Note, also, that the precision is above 90% until 50% of recall.
The third task is the Retrieval of Historical Data.
Again, we used the same setup as in the work of Bedo et. al.
To retrieve half of the dataset and check the quality of the response, we set these parameters.
Recall that the dataset contains 2000 images.
This is the precision-recall graph of the Retrieval of Historical Data task.
One can see that the precision is around 80% when retrieving 10% of the desired class (100 images) and around 90% when retrieving 5% (50 images).
From the control-center point of view, retrieving small amounts of precise images is highly required in order to take advantage of previous acquired knowledge.
Moving on to the overall performance.
This is the setup for the performance experiments.
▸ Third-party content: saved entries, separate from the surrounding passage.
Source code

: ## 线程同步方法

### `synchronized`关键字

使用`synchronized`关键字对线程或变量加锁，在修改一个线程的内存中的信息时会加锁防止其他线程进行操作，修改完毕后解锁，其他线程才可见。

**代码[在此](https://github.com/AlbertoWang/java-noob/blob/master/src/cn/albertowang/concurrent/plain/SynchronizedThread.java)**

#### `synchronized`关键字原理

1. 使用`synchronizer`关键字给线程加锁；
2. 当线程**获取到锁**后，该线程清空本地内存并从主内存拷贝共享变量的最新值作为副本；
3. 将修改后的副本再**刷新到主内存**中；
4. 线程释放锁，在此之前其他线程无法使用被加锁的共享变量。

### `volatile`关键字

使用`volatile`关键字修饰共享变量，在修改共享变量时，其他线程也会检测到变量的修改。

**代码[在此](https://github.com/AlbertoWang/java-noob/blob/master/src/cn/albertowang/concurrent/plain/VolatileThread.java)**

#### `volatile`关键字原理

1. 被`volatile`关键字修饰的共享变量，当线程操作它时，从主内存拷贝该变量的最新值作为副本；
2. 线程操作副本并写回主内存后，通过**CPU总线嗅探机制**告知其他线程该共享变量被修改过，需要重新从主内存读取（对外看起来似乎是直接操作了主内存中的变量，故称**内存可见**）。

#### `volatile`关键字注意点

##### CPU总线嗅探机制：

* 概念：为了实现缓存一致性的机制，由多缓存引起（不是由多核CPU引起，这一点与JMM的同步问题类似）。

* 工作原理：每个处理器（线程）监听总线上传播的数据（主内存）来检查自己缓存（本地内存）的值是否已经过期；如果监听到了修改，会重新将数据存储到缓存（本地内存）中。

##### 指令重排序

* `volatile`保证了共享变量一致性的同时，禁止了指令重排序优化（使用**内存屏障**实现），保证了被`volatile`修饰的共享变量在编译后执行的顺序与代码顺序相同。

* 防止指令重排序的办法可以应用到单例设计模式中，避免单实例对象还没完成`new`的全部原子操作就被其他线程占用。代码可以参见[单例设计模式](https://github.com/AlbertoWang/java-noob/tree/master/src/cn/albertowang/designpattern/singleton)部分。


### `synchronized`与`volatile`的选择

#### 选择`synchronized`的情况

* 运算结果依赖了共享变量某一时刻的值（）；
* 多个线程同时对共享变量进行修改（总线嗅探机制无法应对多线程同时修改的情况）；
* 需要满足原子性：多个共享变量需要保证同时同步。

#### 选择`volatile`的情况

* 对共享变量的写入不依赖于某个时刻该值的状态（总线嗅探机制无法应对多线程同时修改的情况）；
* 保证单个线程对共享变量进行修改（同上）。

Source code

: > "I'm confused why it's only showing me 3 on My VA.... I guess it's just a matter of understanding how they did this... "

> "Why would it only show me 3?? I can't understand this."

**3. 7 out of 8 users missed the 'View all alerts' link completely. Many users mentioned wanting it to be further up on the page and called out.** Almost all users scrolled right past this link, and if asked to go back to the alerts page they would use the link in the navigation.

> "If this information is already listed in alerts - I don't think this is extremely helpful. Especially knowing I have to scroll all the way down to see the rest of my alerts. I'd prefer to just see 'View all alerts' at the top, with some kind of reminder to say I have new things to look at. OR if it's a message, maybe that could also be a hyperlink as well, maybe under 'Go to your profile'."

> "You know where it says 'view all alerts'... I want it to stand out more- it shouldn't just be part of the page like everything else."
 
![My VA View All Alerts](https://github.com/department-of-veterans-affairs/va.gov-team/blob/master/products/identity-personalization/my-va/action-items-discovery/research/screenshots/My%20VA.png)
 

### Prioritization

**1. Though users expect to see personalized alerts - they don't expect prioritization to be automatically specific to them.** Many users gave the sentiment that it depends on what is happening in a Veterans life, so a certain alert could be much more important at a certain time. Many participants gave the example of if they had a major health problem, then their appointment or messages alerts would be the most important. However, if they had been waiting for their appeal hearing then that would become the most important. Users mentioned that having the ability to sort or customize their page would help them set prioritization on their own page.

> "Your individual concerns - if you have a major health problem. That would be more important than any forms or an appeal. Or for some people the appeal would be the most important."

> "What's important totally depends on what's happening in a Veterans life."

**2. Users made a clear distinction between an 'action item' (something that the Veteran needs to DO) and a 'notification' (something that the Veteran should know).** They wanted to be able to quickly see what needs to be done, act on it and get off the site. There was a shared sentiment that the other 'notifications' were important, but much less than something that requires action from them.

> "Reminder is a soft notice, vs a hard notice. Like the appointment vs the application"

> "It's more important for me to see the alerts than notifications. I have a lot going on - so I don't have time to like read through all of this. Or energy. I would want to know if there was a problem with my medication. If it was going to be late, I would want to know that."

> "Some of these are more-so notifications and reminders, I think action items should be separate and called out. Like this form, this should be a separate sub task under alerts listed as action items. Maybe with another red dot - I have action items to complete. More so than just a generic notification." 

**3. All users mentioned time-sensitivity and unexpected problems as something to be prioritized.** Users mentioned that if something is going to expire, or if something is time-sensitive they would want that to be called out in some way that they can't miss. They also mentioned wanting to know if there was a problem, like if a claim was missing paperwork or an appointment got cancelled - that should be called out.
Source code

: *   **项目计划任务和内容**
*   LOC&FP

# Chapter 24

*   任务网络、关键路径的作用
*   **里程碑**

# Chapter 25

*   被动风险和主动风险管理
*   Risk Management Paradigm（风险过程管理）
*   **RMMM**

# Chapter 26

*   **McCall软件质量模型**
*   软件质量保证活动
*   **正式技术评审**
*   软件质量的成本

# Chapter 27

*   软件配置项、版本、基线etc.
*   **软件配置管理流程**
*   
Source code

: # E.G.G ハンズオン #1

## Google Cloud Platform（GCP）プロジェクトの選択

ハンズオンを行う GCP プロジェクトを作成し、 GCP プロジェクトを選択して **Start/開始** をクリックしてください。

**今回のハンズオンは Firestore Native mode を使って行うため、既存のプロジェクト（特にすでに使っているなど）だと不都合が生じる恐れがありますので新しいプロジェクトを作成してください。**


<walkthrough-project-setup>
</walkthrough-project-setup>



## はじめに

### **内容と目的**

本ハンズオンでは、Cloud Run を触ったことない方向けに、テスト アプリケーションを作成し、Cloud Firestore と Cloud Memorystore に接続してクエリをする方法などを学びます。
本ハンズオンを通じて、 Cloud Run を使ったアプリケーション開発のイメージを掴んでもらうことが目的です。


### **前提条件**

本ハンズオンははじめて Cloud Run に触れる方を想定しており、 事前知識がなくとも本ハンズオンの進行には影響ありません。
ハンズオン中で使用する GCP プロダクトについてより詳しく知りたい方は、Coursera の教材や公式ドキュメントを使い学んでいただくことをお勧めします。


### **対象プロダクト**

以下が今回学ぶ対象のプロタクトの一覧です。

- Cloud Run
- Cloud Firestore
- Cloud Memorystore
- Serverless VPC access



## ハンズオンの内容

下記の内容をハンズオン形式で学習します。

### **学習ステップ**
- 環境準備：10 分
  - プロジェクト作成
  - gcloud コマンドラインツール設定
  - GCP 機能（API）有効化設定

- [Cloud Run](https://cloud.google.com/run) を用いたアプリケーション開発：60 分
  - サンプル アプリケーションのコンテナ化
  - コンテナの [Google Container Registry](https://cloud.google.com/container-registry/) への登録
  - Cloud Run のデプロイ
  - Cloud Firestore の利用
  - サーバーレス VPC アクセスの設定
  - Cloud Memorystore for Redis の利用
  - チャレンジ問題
This table presents the average time to run each of the tasks once.
The Classification of one object took about 0.851s.
The Filtering of Redundant Objects took, in average, 0.057s.
The Retrieval of Historical Data took around 1.147s and 0.849 for the Range and k-NN versions, respectively.
The Range queries took a bit longer because sometimes more than half of the dataset was retrieved, depending on the query element being used.
This graph shows the time spent to store one image.
One can see that the time to extract the features is what takes more time.
On the other hand, the insertion time does not change with the growth in the number of instances in the database.
This shows that DCCM does not create any bottleneck in the RDBMS.
Finally, the conclusions.
We proposed a methodology for employing a similarity-enabled RDBMS on crisis management tasks, along with an architecture based on such methodology.
Our methodology follows these 3 tasks: Objects Classification, Redundant Objects Filtering and Retrieval of Historical Data.
By employing proper similarity techniques to the crisis context, one can obtain both accurate and efficient responses through our architecture.
Our architecture enables the use of well-known cutting-edge methods and technologies to aid in a critical scenario.